L’écrivaine Christine Angot part en quête d’un dialogue avec celles et ceux qui l’ont vue grandir, évoluer, de près ou de loin, en taisant des décennies durant l’inceste dont elle fut victime. Son documentaire Une famille est un film de guerre intime, à portée collective, d’une grande force émotionnelle.
C’est un geste qui n’a l’air de rien et qui, pourtant, requiert un élan et un courage énormes : le doigt d’une femme fébrile qui appuie sur le bouton d’une sonnette dans l’espoir qu’on lui ouvre la porte. Cette porte est celle de sa belle-mère, la seconde épouse de son père, son violeur, restée close trop longtemps. Ce jour-là, à la faveur d’une tournée littéraire à Strasbourg, où cette femme réside, Christine Angot, escortée par sa cheffe-opératrice Caroline Champetier, est allée la confronter. Il lui faut forcer le passage pour entrer dans cet appartement cossu de la périphérie strasbourgeoise et obtenir un temps d’échange avec celle qui a aimé son père, eu deux enfants avec lui et n’a jamais répondu à ses sollicitations, même après le décès de son mari, en 1999, des suites de la maladie d’Alzheimer.
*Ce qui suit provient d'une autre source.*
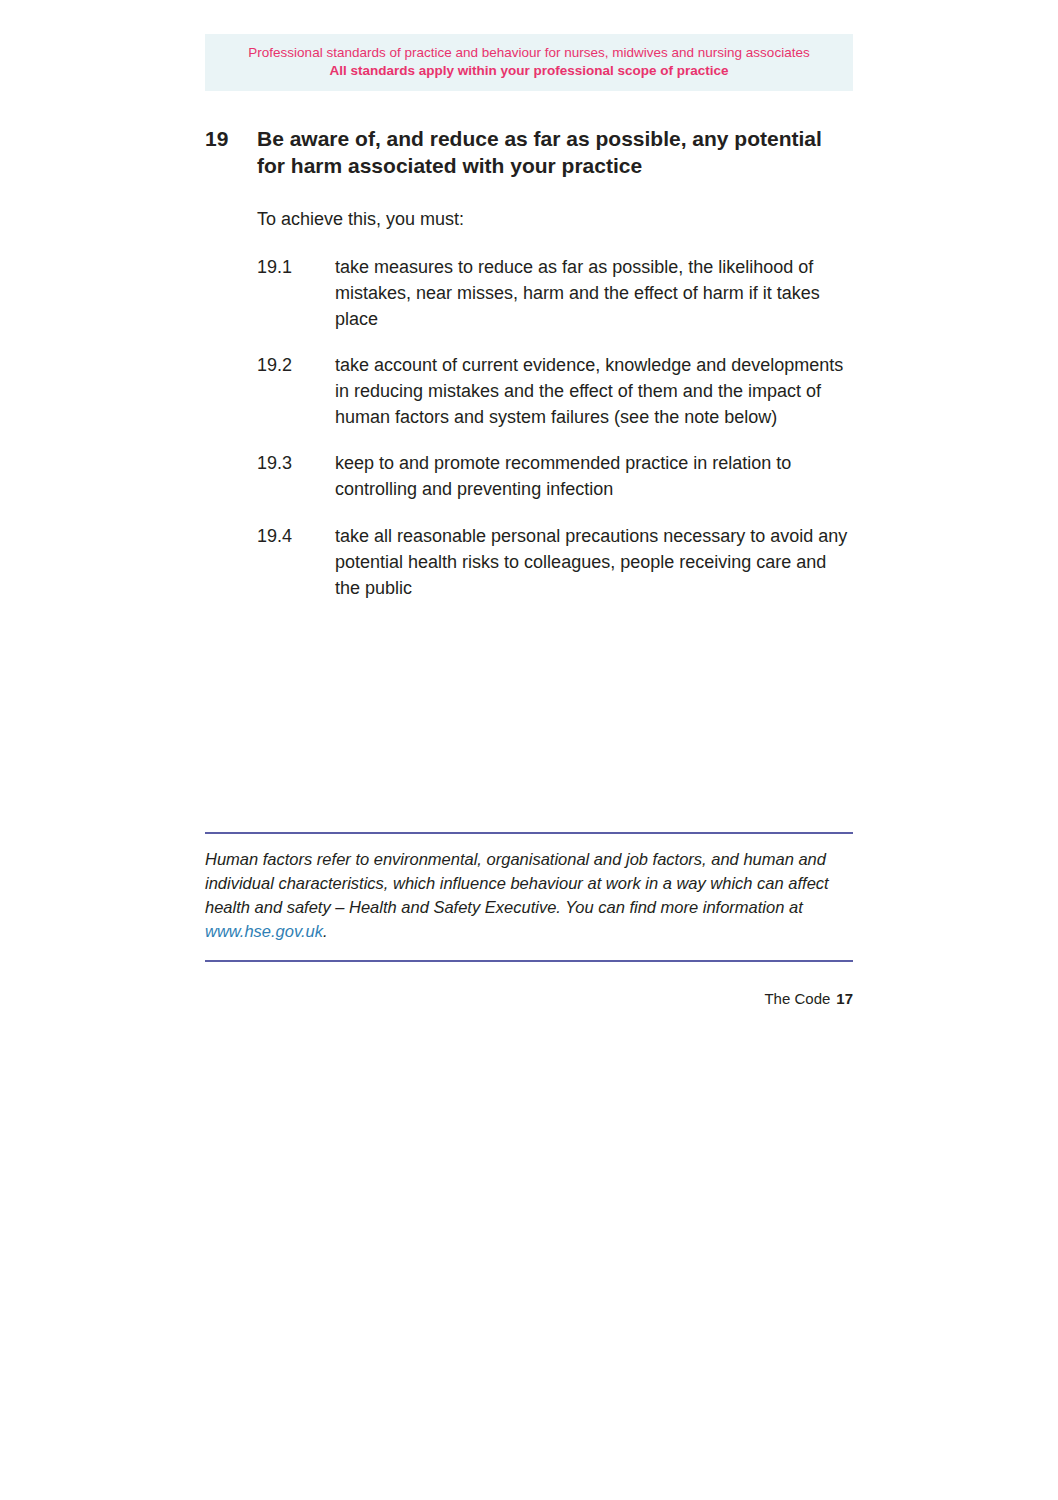Professional standards of practice and behaviour for nurses, midwives and nursing associates
All standards apply within your professional scope of practice
19
Be aware of, and reduce as far as possible, any potential for harm associated with your practice
To achieve this, you must:
19.1 take measures to reduce as far as possible, the likelihood of mistakes, near misses, harm and the effect of harm if it takes place
19.2 take account of current evidence, knowledge and developments in reducing mistakes and the effect of them and the impact of human factors and system failures (see the note below)
19.3 keep to and promote recommended practice in relation to controlling and preventing infection
19.4 take all reasonable personal precautions necessary to avoid any potential health risks to colleagues, people receiving care and the public
Human factors refer to environmental, organisational and job factors, and human and individual characteristics, which influence behaviour at work in a way which can affect health and safety – Health and Safety Executive. You can find more information at www.hse.gov.uk.
The Code 17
Port altier, voix racée à l’accent germanique, cette femme reçoit la visite inopinée de sa belle-fille comme une agression – Bist du verrückt ?! (Es-tu folle ?!), lui dit-elle, alors que Christine Angot entre en haussant la voix, accompagnée de son équipe légère. C’est une scène d’une violence qui coupe le souffle, non pas parce que l’écrivaine contraint son interlocutrice à dialoguer avec elle, mais par la résistance que celle-ci lui oppose dans un cadre esthétique, calme et ordonné. Le contraste est saisissant entre l’harmonie visuelle du décor – la propriétaire des lieux s’inscrit parfaitement dans son élégant intérieur, mariant sa tenue aux couleurs de son canapé et du tableau derrière elle – et la cacophonie de cet échange verbal, où se raconte l’impossibilité d’une reconnaissance des faits et d’une demande de pardon. L’impensable du crime commis sur cette jeune fille de 13 ans, puis réitéré des années durant, s’est transformé en innommable, en indicible, en déni profond. Et lorsque Christine Angot quitte les lieux, on reste ébranlé par ce qui vient d’être dit, ou plutôt informulé.
Au début de cette séquence, alors que la tension dramatique atteint un pic, une archive vidéo s’invite au montage – les images d’aujourd’hui et celles d’autrefois étant tissées les unes aux autres tout au long du film. Christine Angot, visage juvénile, répond à une question de son mari de l’époque, Claude : – Pourquoi t’es plus consciente, là ? – Parce que j’ai deux regards en même temps. La caméra s’inscrit ainsi comme double regard, témoin d’une situation : c’est une précieuse alliée. Tout au long du film, ce statut donne la force à l’écrivaine de poursuivre sa démarche, d’aller confronter sa mère, son ex-mari, et de leur demander pourquoi ils n’ont pas pu s’interposer, lui porter secours et mettre fin à son supplice. « Essaye de me voir un instant ! », demande, mêlant injonction et prière, Christine Angot à sa mère, qui affronte avec courage et dignité, elle aussi, la caméra et le regard de sa fille.
Une famille raconte la solitude abyssale à laquelle l’auteure de L’Inceste ou Pourquoi le Brésil ? est confrontée depuis son adolescence. Le cinéma vient emboîter le pas de l’écriture pour mettre la lumière sur des zones d’ombre impossibles à tolérer et donner à cette voix plus de portée encore. Une voix qui, longtemps, fut raillée, et le film exhume un épisode télévisuel révoltant, sur le plateau de Thierry Ardisson, où la vulgarité, l’irrespect et l’inconséquence faisaient rage dans les années 1990.
Au terme de ce court, mais très intense récit d’une heure et vingt et une minutes, une belle séquence rassemble Christine Angot et sa fille Léonore. La scène est tournée en bord de mer, sous une lumière estivale. La grammaire cinématographique change : plus de champ-contrechamp, mais un seul et même cadre qui rassemble. Entre la mère et la fille, la parole circule. L’une regarde l’autre. Et la fille exprime la douleur dont elle se sent porteuse et la colère qu’elle éprouve envers celui qui s’est autorisé l’irréparable. Car Léonore parvient à entendre la souffrance de sa mère. C’est une chose de parler ou d’écrire. C’en est une autre d’être vraiment entendu.